Gardelegen l "Unser Programm ist so stimmungsvoll - egal an welchem Tag im Dezember wir auftreten, nach dem Konzert rennen die Leute nach Hause und machen Bescherung!", ließ Rolf Hartge sein Publikum wissen und versprach gute zwei Stunden Musik, "in denen alle auf ihre Kosten kommen werden".

Zu Gast im Gardeleger LIW-Saal war die Galashow "Zauberhafte Weihnacht", und im Gepäck hatten die Künstler nicht nur die bekanntesten und beliebtesten Weihnachtslieder, sondern auch Melodien von Vivaldi, Mozart und Tschaikowski.

Nach Glockengeläut aus dem Lautsprecher machte das Lied "Süßer die Glocken nicht klingen" den Auftakt, gesungen von den drei stimmgewaltigen Solisten des musikalischen Nachmittages: Sopranistin Ginger McFerrin, Tenor Vittorio Savary und dem Bariton Rolf Hartge, der außerdem charmant und witzig durch das Programm führte. "Ich bin ja nur ein kleiner Moderator aus Oschersleben", sagte er über seinen großen Traum, einmal die Rolle des Alfredo in "La Traviata" zu singen. Ein Traum, der ihm natürlich im Laufe des Programmes erfüllt wurde.

Neben den Sängern erfreuten die Instrumentalisten des Metropolitan Chamber Orchestra unter der Leitung ihres Konzertmeisters Wenzel Plasil die rund 150 Zuhörer. In einer weihnachtlich angehauchten Version des zweiten Satzes aus dem Winter der Vier Jahreszeiten von Antonio Vivaldi konnte der Geiger aus Böhmen sein Können unter Beweis stellen.

Abgerundet wurde das Programm von vier Tänzerinnen des National Theater Prags unter Leitung von Daniela Pok.
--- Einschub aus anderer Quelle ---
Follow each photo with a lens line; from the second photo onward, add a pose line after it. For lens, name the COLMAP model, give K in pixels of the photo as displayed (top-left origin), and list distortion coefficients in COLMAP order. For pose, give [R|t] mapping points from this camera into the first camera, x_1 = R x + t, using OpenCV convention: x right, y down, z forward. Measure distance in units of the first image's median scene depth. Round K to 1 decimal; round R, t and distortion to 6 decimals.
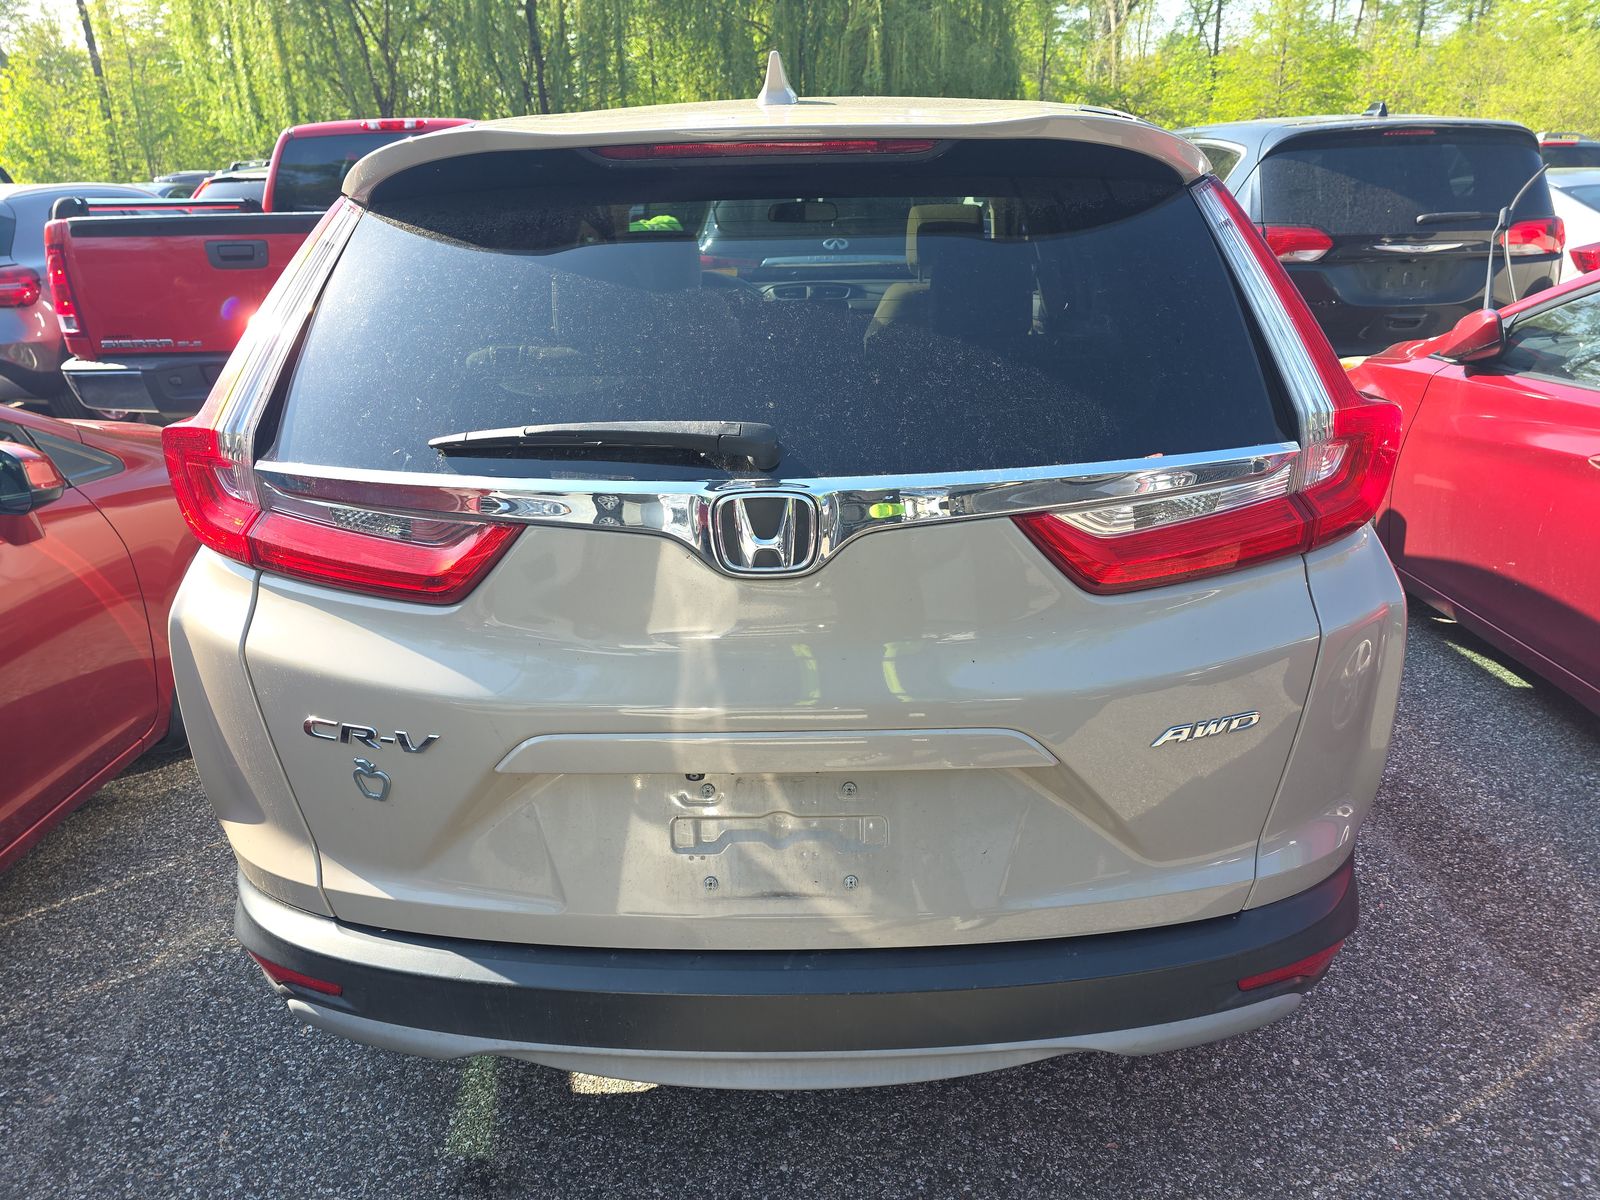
lens RADIAL K [[1059.5, 0, 800.0], [0, 1059.5, 600.0], [0, 0, 1]] dist [0.041867, -0.035208]
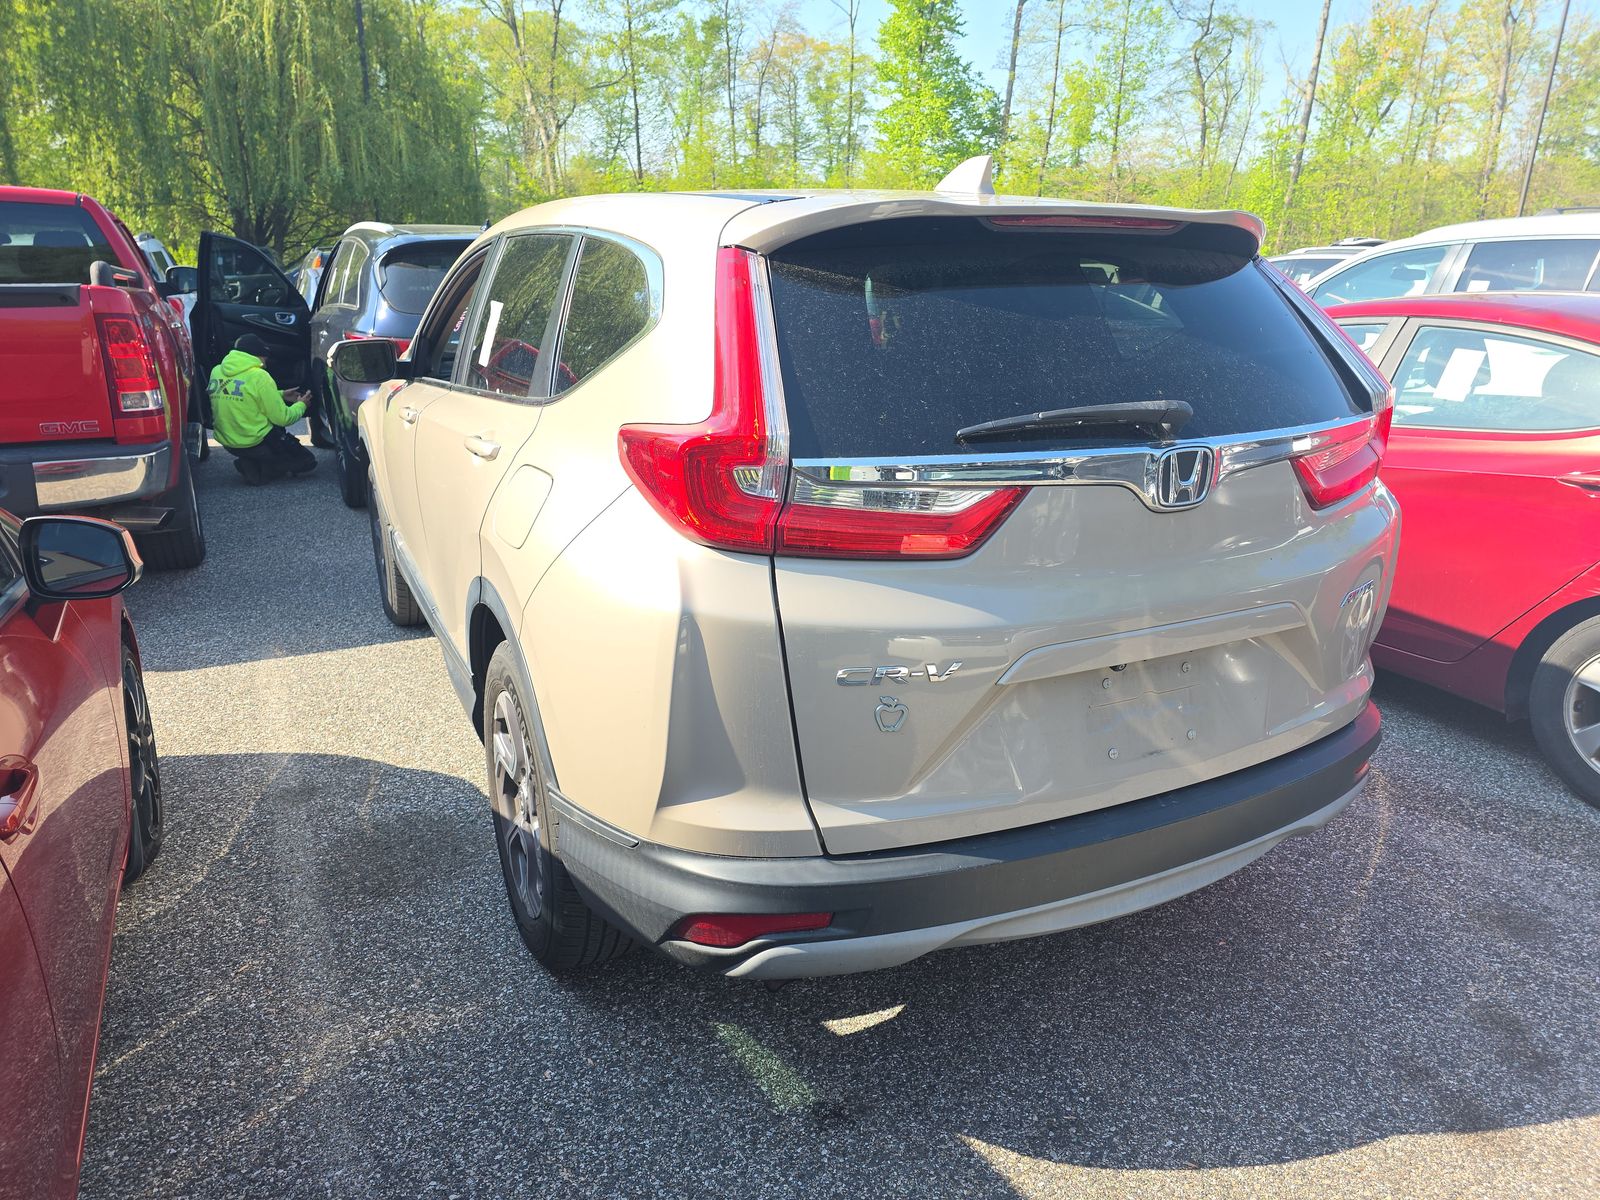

Auf der verhältnismäßig kleinen Bühne des LIW-Saales brachten sie dennoch bekannte Tänze aus "Hänsel und Gretel", "Schwanensee" und dem "Nussknacker" dar.

"Oh du fröhliche", "Stille Nacht" und auch "Vom Himmel hoch da komm ich her" durften in der "Zauberhaften Weihnacht" natürlich nicht fehlen und das Gardeleger Publikum, belohnte seine Künstler mit dem verdienten Applaus.